**DOCUMENT EXCERPT**

↓↓↓

Making everything optional

DJ commented on my post addressing the problem Raimond raised with my versioning strategy. He wondered if he'd missed an earlier post where I argued that you not use XSD to validate your data because if you make content optional, you can't use it to check what has to be there. Since I haven't written about that yet, I figured I'd start to address it now.

When people build a schema for a single service, they tend to make it reflect the precise requirements of that system at that moment in time. Then, when those requirements change, they revise the schema. The result is a system that tends to be very brittle. If you take the same approach when you design a schema for use by multiple systems, describing a corporate level model for customer data for instance, things are even worse. Some systems won't have all the required data. They have to decide whether to (a) collect the data, (b) make up bogus data, or (c) not adopt the common model. None of these are good approaches.

To solve both these problems, I've started thinking about my schema not as the definition of what this system needs right now but as the definition of what the data should look like if it's present instead. I move the actual checking for what has to be present inside the system (either client or service) and implement it using either code or a narrowed schema that is duplicate of the contract schema with more constraints in place.

The advantage of this model is that I can change the “has” requirements without changing the shape of the data. Yes, I'm changing my contract and I need to make sure that clients test against the new version before it all goes live. There's a chance, though, that some or even many clients won't have to change. If I revise the schema itself in a way that forces a namespace change, then I have to support parallel contracts or migrate all clients at the same time. Neither is a good option. In other words, I'm trying to minimize schema changes and use testing to pinpoint required code changes.

↑↑↑

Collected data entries
↓↓↓

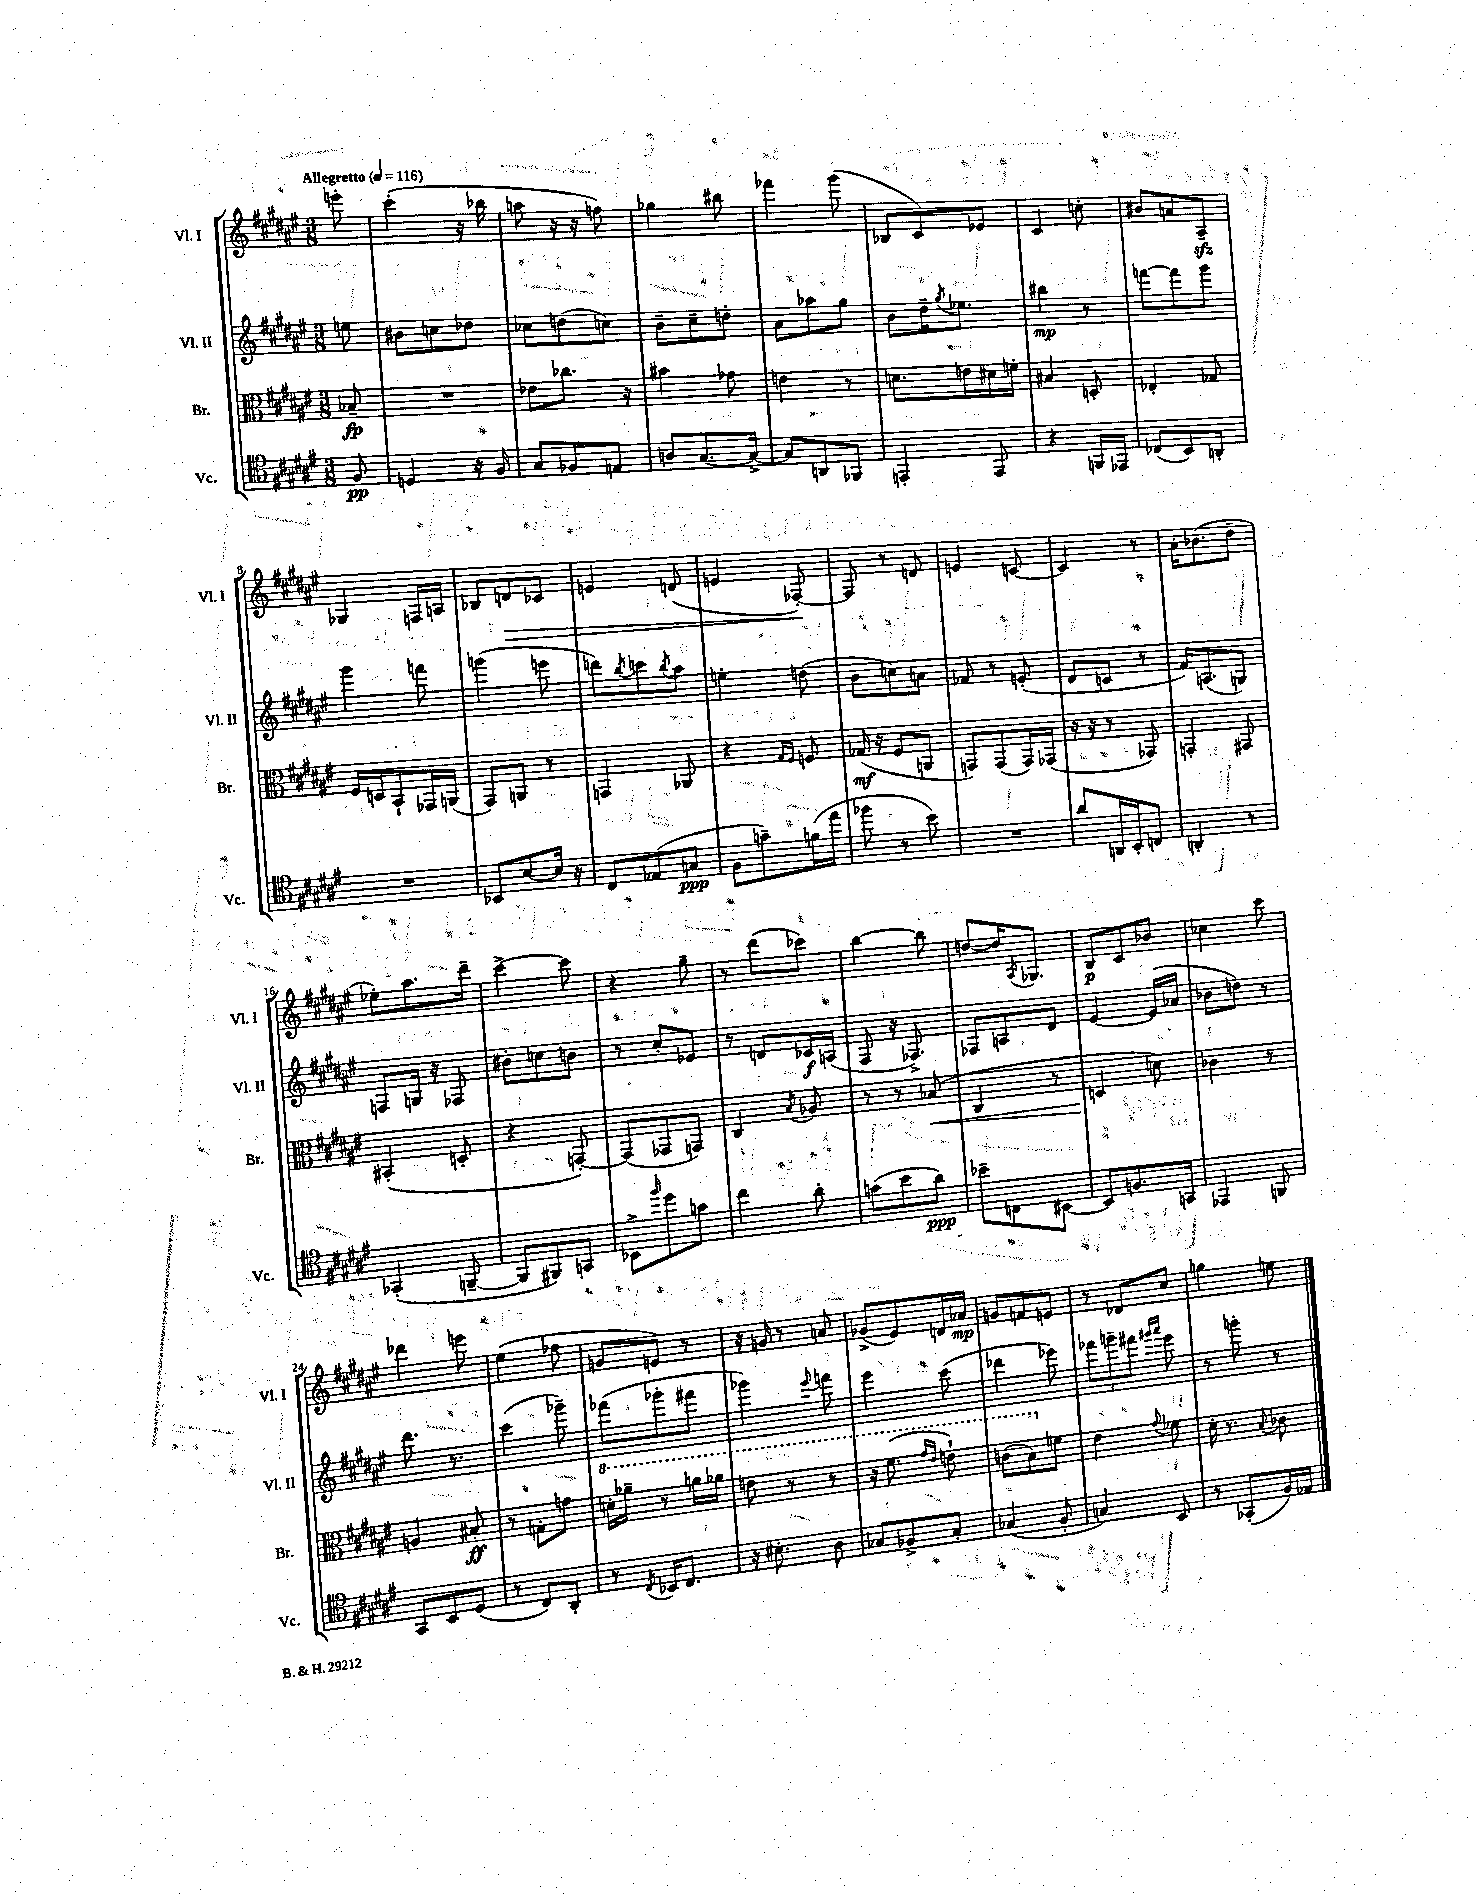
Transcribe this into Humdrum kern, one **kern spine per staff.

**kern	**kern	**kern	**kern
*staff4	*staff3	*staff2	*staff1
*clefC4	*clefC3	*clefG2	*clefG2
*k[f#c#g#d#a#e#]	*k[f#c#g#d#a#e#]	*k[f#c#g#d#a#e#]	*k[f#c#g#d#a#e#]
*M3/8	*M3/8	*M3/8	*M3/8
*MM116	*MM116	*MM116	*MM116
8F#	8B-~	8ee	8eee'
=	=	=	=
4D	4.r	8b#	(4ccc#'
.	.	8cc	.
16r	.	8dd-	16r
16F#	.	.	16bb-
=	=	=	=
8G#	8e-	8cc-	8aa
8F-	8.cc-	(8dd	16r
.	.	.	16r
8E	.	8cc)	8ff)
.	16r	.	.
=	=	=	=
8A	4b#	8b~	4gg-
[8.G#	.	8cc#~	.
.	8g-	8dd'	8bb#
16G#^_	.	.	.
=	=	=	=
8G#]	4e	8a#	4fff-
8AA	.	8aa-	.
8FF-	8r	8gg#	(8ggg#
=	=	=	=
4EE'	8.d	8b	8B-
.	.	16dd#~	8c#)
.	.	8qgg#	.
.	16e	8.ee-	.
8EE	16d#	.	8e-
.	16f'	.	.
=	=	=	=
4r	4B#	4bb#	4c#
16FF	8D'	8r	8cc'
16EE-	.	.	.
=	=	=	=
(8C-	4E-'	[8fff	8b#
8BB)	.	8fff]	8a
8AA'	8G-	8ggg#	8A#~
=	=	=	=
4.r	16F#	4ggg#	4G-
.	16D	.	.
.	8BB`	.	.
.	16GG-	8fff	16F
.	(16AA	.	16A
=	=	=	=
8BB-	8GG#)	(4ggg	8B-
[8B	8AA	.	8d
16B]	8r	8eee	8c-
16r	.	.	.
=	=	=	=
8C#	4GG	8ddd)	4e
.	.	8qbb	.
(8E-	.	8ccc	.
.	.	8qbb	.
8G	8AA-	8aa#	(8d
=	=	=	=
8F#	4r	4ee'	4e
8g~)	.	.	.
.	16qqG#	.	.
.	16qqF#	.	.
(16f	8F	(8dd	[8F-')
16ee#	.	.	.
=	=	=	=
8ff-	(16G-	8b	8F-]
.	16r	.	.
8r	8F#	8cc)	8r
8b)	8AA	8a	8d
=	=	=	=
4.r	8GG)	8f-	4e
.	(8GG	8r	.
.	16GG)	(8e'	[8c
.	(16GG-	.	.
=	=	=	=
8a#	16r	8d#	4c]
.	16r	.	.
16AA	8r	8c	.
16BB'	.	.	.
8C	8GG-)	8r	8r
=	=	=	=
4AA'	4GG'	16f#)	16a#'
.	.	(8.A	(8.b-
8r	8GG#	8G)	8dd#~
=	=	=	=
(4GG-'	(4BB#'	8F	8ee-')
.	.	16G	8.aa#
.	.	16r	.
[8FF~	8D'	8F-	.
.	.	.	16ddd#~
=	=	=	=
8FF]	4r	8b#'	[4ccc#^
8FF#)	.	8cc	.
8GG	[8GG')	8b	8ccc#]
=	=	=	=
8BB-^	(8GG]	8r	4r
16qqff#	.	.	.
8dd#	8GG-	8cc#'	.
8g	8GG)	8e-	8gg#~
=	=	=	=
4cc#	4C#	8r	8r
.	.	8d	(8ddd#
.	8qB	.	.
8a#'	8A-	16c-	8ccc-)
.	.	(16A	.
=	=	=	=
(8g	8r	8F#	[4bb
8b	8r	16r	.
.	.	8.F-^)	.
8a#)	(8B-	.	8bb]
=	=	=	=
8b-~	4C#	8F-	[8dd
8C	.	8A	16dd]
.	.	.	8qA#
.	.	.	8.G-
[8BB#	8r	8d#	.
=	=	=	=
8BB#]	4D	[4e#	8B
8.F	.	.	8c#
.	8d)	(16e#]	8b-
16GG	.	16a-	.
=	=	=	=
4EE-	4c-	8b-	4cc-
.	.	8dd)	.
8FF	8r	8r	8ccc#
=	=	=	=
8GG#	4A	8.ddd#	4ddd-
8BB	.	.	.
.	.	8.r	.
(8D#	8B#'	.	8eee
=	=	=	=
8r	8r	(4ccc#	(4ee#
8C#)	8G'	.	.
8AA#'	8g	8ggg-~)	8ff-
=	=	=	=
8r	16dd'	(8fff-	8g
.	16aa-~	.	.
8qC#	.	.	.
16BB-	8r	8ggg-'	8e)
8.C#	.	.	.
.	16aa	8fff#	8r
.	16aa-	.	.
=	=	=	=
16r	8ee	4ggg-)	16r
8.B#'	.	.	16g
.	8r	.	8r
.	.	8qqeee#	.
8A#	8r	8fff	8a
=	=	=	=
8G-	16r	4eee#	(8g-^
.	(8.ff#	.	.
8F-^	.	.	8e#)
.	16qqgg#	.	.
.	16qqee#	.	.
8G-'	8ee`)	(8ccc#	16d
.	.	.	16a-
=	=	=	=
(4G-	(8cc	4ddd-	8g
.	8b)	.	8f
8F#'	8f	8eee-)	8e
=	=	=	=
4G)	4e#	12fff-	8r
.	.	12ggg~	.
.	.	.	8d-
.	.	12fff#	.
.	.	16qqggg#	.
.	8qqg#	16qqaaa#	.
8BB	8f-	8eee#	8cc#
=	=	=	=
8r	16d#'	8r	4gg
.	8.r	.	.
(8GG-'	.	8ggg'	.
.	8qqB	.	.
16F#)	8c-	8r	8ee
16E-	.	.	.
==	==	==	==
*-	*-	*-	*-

↑↑↑

**INSTRUCTIONS**
A) Count the lines in the entries that contain the string "kern". Reply with the number alone.
B) Proceed with the post on optional schema content, picking up right after its final sentence.
The post on optional schema content and the entries come from unrelated sources.

**PER-TASK ANSWERS**
A) 2

B)
Posted Apr 20 2006, 02:51 PM by tim-ewald

Comments

Rajesh Jain wrote re: Making everything optional
on 04-20-2006 1:53 PM
I don't get it! How is defining a schema different from (e.g.) an interface. Both define a contract at a point in time.

It is ridiculous (in my humble view) to think that loose contracts is the best way to go. I hate it when people tell me "Just pass me a String. I will give you a huge friggin document that will describe the shape". I am always at the receiving end of these kinds of statements and it hurts me a lot because it takes me ages to figure out the exact contract. Moreover, the provider "forgets" what the contract was 2 months down the line because he/she never bothered to document. Tim, I hope you see the point.

Contracts change and if a client breaks, it is a "GOOD thing" since it forces/surfaces the change (especially in a very complex world where everything is/cannot be documented)

What probably should be said about contracts is this--the provider should try to support the old contract as well if possible.
Jay wrote re: Making everything optional
on 04-20-2006 6:48 PM
Rajesh,

Your approach gets us back to the problem of managing multiple versions of an interface. This problem can quickly become intractable if you are going through a few iterations. From a conceptual sense it is a "simpler" appraoch. It would seem to me that you gotta pick your poison based on the problem you are trying to solve.
Raymond wrote re: Making everything optional
on 04-20-2006 11:28 PM
I totally agree with the loose contract vision. Take a look in the future instead of strictly typing your interface. But, I cann't convince the people in my company about it. Some one-line guideline here says "webservice interfaces should be strictly typed.". I'm talking about interfaces with lots of parameters here (50+).
Maybe a webservice broker is a solution to separate between strict contracts and loose clients?
theCoach wrote re: Making everything optional
on 04-21-2006 6:41 AM
Is there a pattern/mechanism for sending a response that includes metadata about how well the request was formed -i.e. This is valid, but it appears to be based on an older schema. Obviously, there would be different ways, but for the [name | FirstName.lastName] scenario, good metadata could be sent back, and with a proper infrastructure these migrations could be planned.

As an aside, in the Microsoft .NET world, do you have any thoughts on WinFS's effects on certain constructs that would go across the wire?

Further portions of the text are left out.